George Bush High School is a public high school located in the Mission Bend census designated place and in unincorporated Fort Bend County, Texas, serving students in grades 9-12. The school has a "Richmond, Texas" postal address but is not in the Richmond city limits. The school is part of the Fort Bend Independent School District and serves several areas of unincorporated Fort Bend County, including Mission Bend. The high school is named after the forty-first president of the United States, George H. W. Bush, who attended the school's inauguration. The school colors are orange, white, and navy blue. The average annual enrollment is approximately 2,200 students.

George Bush High School was established in 2001 in order to help educate the increasing population of Richmond, Texas. George Bush is a member of the University Interscholastic League and offers a variety of sports programs. Athletic teams compete in the 5A division and are known as the "Bush Broncos". Extracurricular activities are also offered in the form of performing arts, school publications, and clubs. Notable alumni of the school include NFL lineman Russell Okung and Emmanuel Ogbah, and NBA player Kelly Oubre Jr.

The school's campus borders the Fort Bend County/Harris County line.

History
George Bush High School was established on August 16, 2001 in order to help educate the increasing population of Richmond, TX. There was no senior class in the inaugural year. The sophomore and junior class consisted of students from Kempner High School and Austin High School.

Bush was FBISD’s Eighth Comprehensive High School.

Academics
George Bush High School operates on a 7:30 a.m. to 2:45 p.m. schedule, which includes two lunch periods. Class scheduling is organized into seven classes which students attend every day.

Extracurricular activities
The Broncos are members of the University Interscholastic League and are classified as a 5A school, the second largest classification in Texas. Throughout its history, George Bush has won one state championship, boys' basketball in 2010. Several graduates have gone on to have successful collegiate and professional athletic careers, most notably NFL lineman Russell Okung and MLB infielder Anthony Rendon, both of whom were drafted sixth overall in their respective leagues.

## Jobs
(a) Answer these questions from the text on George Bush High School:
(i) What are the school colors?
(ii) At what time does the school day end?
(iii) In which sport and in what year did the school win its state championship?
(b) Reproduce, word for word, the part of the George Bush High School text that opens with the words containing "George Bush High School was established in" and closes with "Kelly Oubre Jr.".

## Dataset excerpts

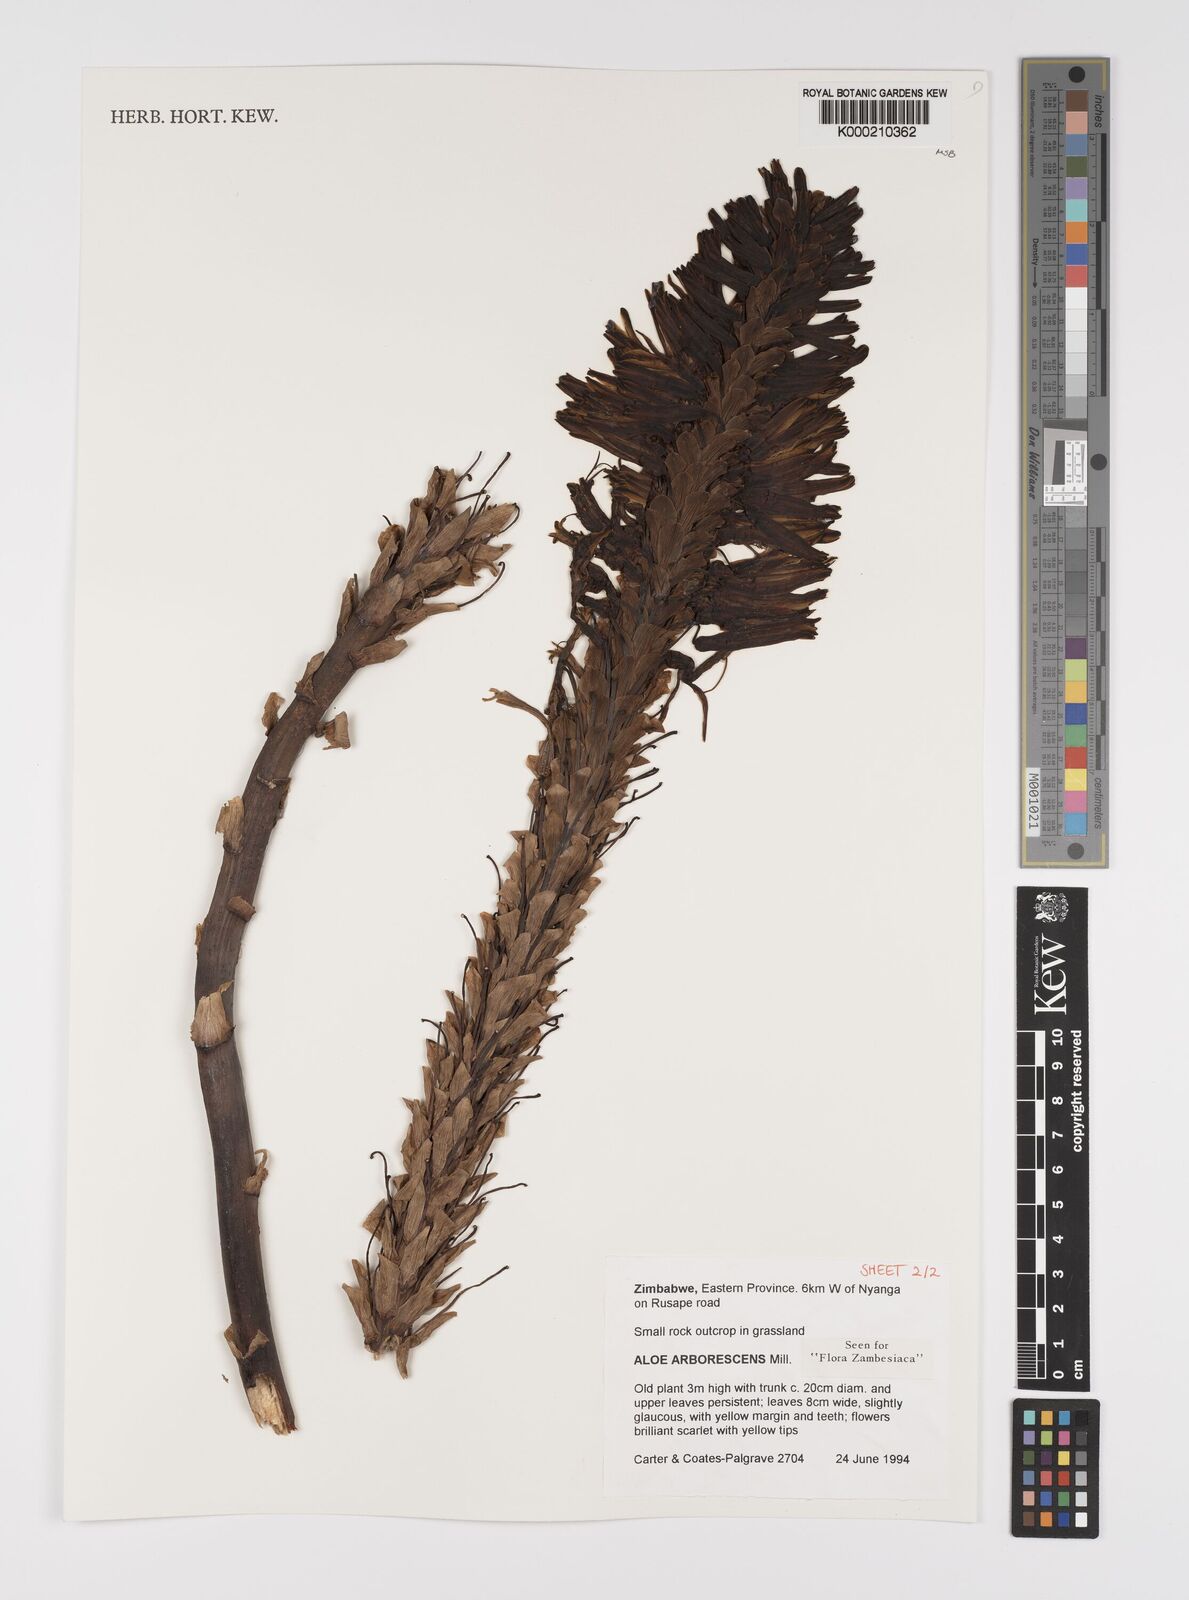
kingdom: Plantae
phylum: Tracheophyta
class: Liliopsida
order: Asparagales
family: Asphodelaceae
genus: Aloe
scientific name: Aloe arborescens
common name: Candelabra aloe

## Outputs in order
(a)
(i) Orange, white, and navy blue.
(ii) 2:45 p.m.
(iii) Boys' basketball, in 2010.

(b)
George Bush High School was established in 2001 in order to help educate the increasing population of Richmond, Texas. George Bush is a member of the University Interscholastic League and offers a variety of sports programs. Athletic teams compete in the 5A division and are known as the "Bush Broncos". Extracurricular activities are also offered in the form of performing arts, school publications, and clubs. Notable alumni of the school include NFL lineman Russell Okung and Emmanuel Ogbah, and NBA player Kelly Oubre Jr.